In prison, Ocalan dove into radical, post-communist literature, looking for a new way forward. A famously voracious reader whose book selections were regularly leaked in the Turkish and Kurdish press, he began to devour Murray Bookchin. By 2004, Heider and others advocating for Ocalan’s cause felt the time had come to connect him with the aging Vermonter. Establishing some form of dialogue was critical to them, Heider told HuffPost, because conservatives in Kurdish circles were pushing for the movement to completely abandon leftist thought.
They wrote to Biehl.
On April 11, five days after he received Ocalan’s missive, Bookchin wrote back with Biehl’s help.
Then 83, Bookchin had long been curious about the Kurds and written about their struggle in his personal journals, his daughter said. He told Ocalan he wasn’t familiar with all aspects of the PKK’s fight — he blamed the U.S.’s “parochial press” — and he was so old that writing was a struggle, but he was happy to be in touch.
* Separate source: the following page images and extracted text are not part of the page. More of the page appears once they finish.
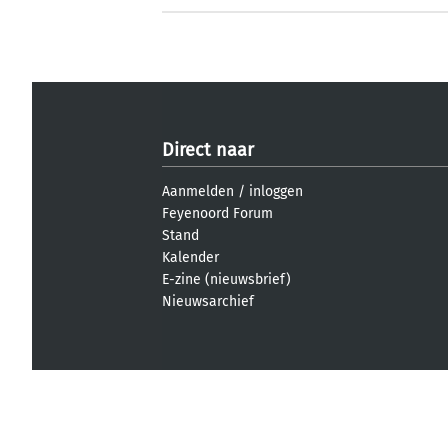
Direct naar
Aanmelden
/
inloggen
Feyenoord Forum
Stand
Kalender
E-zine (nieuwsbrief)
Nieuwsarchief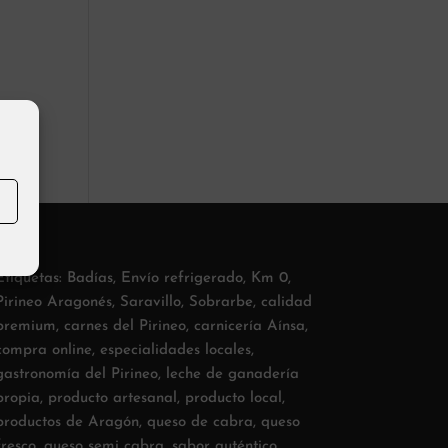
Etiquetas:
Badías
,
Envío refrigerado
,
Km 0
,
Pirineo Aragonés
,
Saravillo
,
Sobrarbe
,
calidad
premium
,
carnes del Pirineo
,
carnicería Aínsa
,
compra online
,
especialidades locales
,
gastronomía del Pirineo
,
leche de ganadería
propia
,
producto artesanal
,
producto local
,
productos de Aragón
,
queso de cabra
,
queso
fresco
,
queso semi cabra
,
sabor auténtico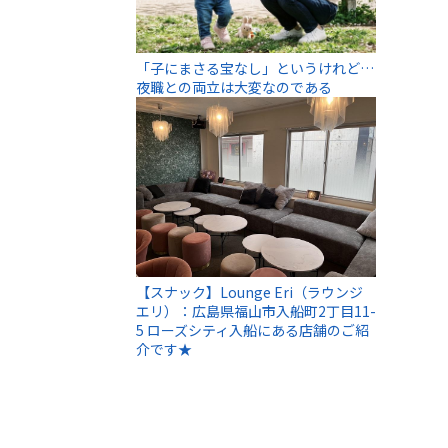
「子にまさる宝なし」というけれど…
夜職との両立は大変なのである
【スナック】Lounge Eri（ラウンジ
エリ）：広島県福山市入船町2丁目11-
5 ローズシティ入船にある店舗のご紹
介です★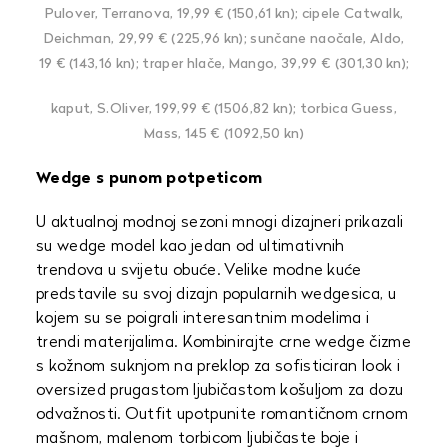
Pulover, Terranova, 19,99 € (150,61 kn); cipele Catwalk,
Deichman, 29,99 € (225,96 kn); sunčane naočale, Aldo,
19 € (143,16 kn); traper hlače, Mango, 39,99 € (301,30 kn);
kaput, S.Oliver, 199,99 € (1506,82 kn); torbica Guess,
Mass, 145 € (1092,50 kn)
Wedge s punom potpeticom
U aktualnoj modnoj sezoni mnogi dizajneri prikazali
su wedge model kao jedan od ultimativnih
trendova u svijetu obuće. Velike modne kuće
predstavile su svoj dizajn popularnih wedgesica, u
kojem su se poigrali interesantnim modelima i
trendi materijalima. Kombinirajte crne wedge čizme
s kožnom suknjom na preklop za sofisticiran look i
oversized prugastom ljubičastom košuljom za dozu
odvažnosti. Outfit upotpunite romantičnom crnom
mašnom, malenom torbicom ljubičaste boje i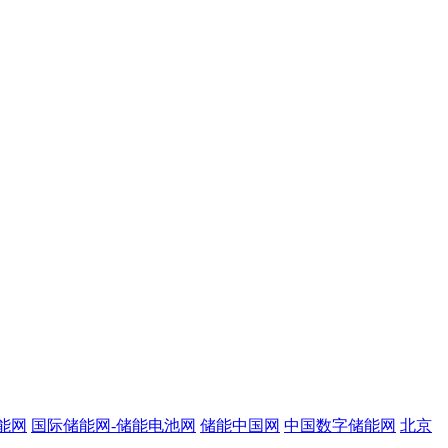
能网
国际储能网-储能电池网
储能中国网
中国数字储能网
北京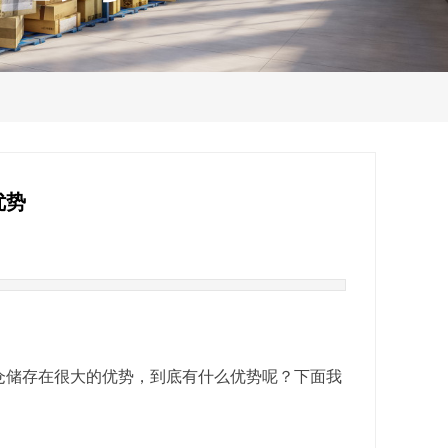
优势
仓储存在很大的优势，到底有什么优势呢？下面我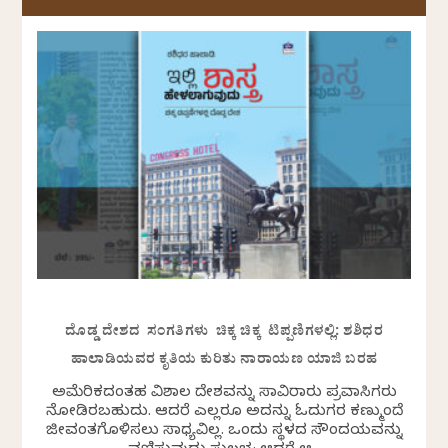
ದೊಡ್ಡ ದೇಶದ ಸಂಗತಿಗಳು ಚಿಕ್ಕ ಚಿಕ್ಕ ಟಿಪ್ಪಣಿಗಳಲ್ಲಿ: ಶಶಿಧರ
ಹಾಲಾಡಿಯವರ ಕೃತಿಯ ಕುರಿತು ನಾರಾಯಣ ಯಾಜಿ ಬರಹ
ಅಮೆರಿಕದಂತಹ ವಿಶಾಲ ದೇಶವನ್ನು ಸಾವಿರಾರು ಪ್ರವಾಸಿಗರು
ನೋಡಿರಬಹುದು. ಆದರೆ ಎಲ್ಲರೂ ಅದನ್ನು ಓದುಗರ ಕಣ್ಮುಂದೆ
ಜೀವಂತಗೊಳಿಸಲು ಸಾಧ್ಯವಿಲ್ಲ. ಒಂದು ಸ್ಥಳದ ಸೌಂದರ್ಯವನ್ನು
“I am a walking history of the twentieth century in my own way and have always tried to look beyond ideas that people freeze into dogmas,” Bookchin wrote to Ocalan. “I ask you to please be patient with an old radical.”
The existence of Bookchin’s correspondence with Ocalan has been previously reported, but HuffPost obtained the full cache of preserved documents and is publishing them for the first time with permission from the Murray Bookchin Trust, Biehl and Heider. (None of those sources had the initial message from Heider and Oliver Kontny, another Ocalan advocate.)